2-й Ученый: Видите ли, Ася, для передачи данных между мирами требуются огромные затраты энергии. Поэтому передавать удавалось ничтожные крохи информации. А это, в свою очередь, неоднократно вызывало недоразумения. Стену между мирами пробивали либо отдельные слова, либо неясные образы.
1-й Ученый: Наверное именно по этой причине катрены Нострадамуса были невнятны, Вольф Мессинг не всегда понимал то что видел, а Кассандре так и вообще никто не верил.
2-й Ученый: Возможно, то немногое, что проходило через барьер, было выстрадано пославшими его, вызывая невероятные выбросы Л-энергии.

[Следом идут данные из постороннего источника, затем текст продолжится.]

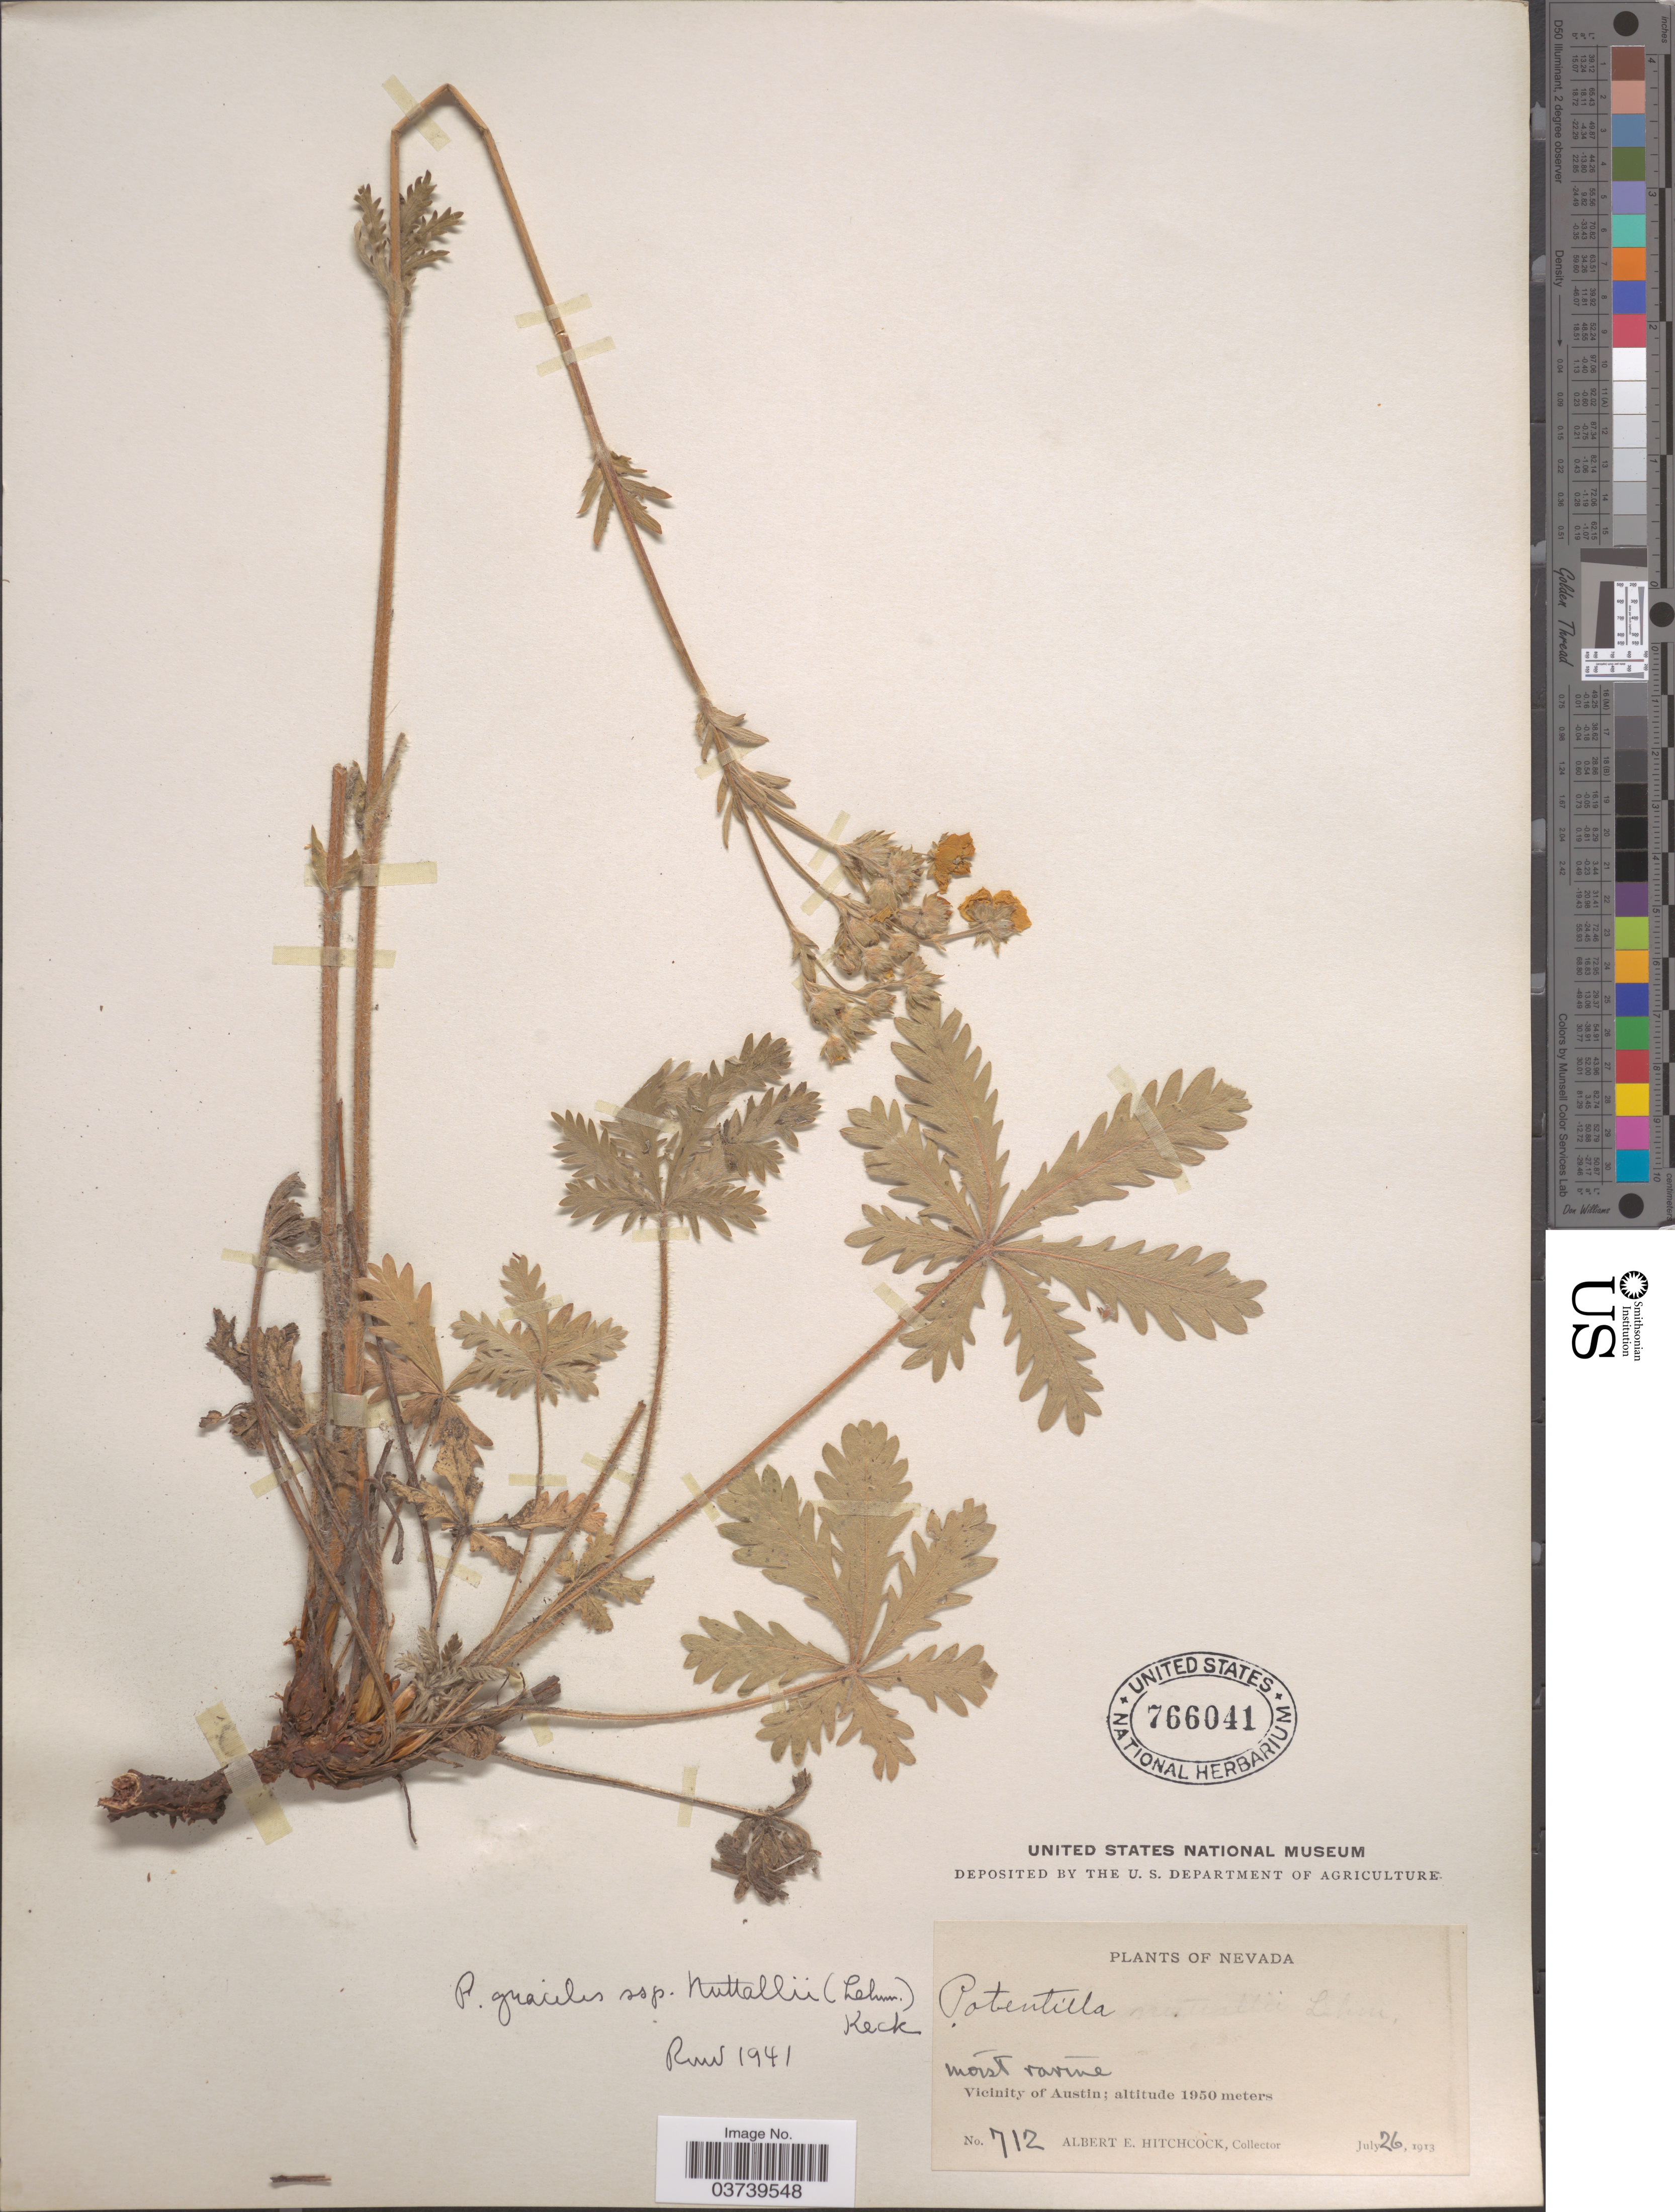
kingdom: Plantae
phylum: Tracheophyta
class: Magnoliopsida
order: Rosales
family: Rosaceae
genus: Potentilla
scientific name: Potentilla gracilis var. fastigiata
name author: (Nutt.) S. Watson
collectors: A. Hitchcock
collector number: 712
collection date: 1913-07-26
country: United States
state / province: Nevada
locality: Vicinity of Austin.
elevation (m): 1950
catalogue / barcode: US 766041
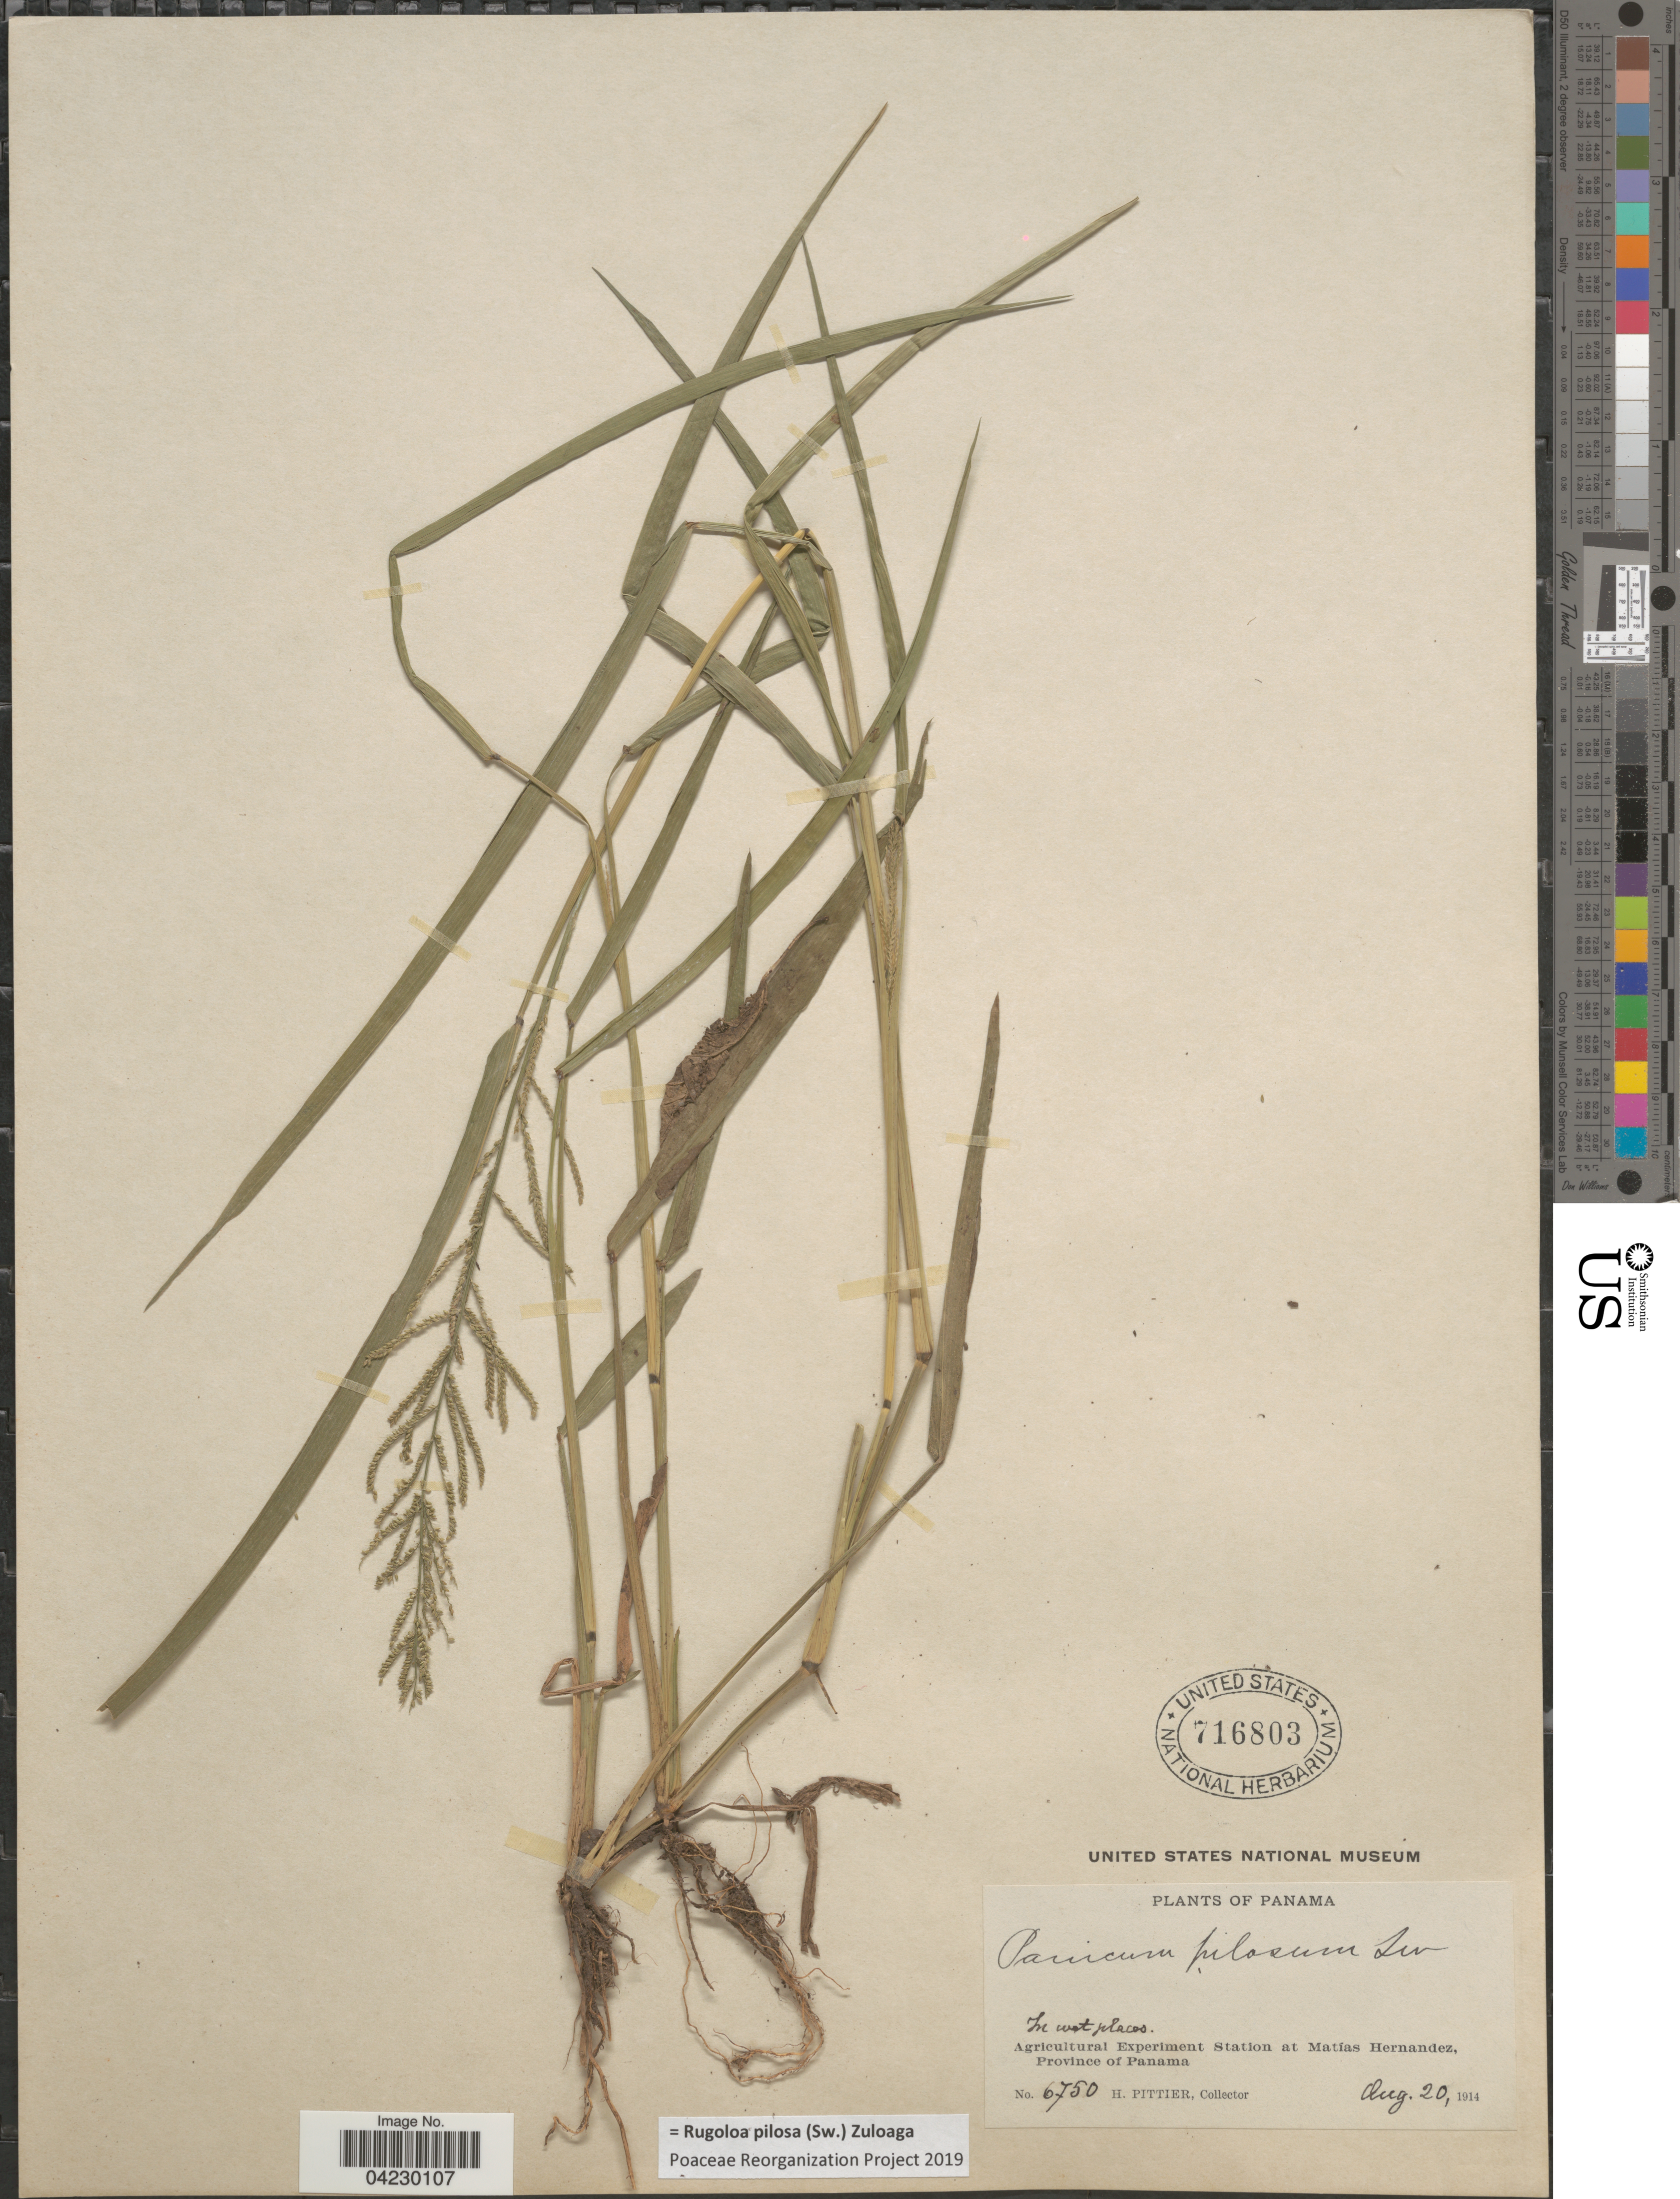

Ася: А как же Мишка? Значит для него это имя и этот адрес были самым важным? Постойте, а почему для него? … Для кого же? Кто передал ему эти байты бесценной информации? … Он сам и передал. Это был тот "потусторонний" Мишка, для которого самым важным в жизни оставался этот адрес. Наверное, он не мог пойти туда… Может быть уже не было такой улицы, а то и города, или там уже не жила девушка, так далеко запихивающая под кровать свои домашние тапочки. Сам он не мог это сделать, но сумел передать подсказку моему Мишке. Как это произошло? Приснившийся странный сон? Шепот в подсознании? Это уже не важно. Важно то, что мой Мишка услышал и, наплевав на все сомнения, на предрассудки, на материализм, впитанный с молоком матери, на возможные насмешки, пошел на ничем не примечательную ленинградскую улицу и поднялся на третий этаж чтобы увидеть в проеме дверей босоногую Асю, которая оказалась его Соней.
делает пару шагов вперед
Ася: Теперь мне тревожно за того, другого Мишку, который совсем один остается в своем страшном мире. Ведь в том мире нет ладошки, которой можно коснуться губами, не было лужи молока на полу, не было маленького сморщенного личика за стеклом на четвертом этаже роддома. И многого, многого другого, совершенно необходимого, нет в том неправильном мире. Мне страшно и за весь тот несчастный мир, лишившийся мишкиной Л-энергии, перешедшей ко мне. Ой!
прикладывает руку к губам в страхе
Ася: А что, если бы мой Мишка не получил этой невозможной телеграммы, этих восемнадцати байтов? Боже мой! Боже мой! Вот он, настоящий ужас!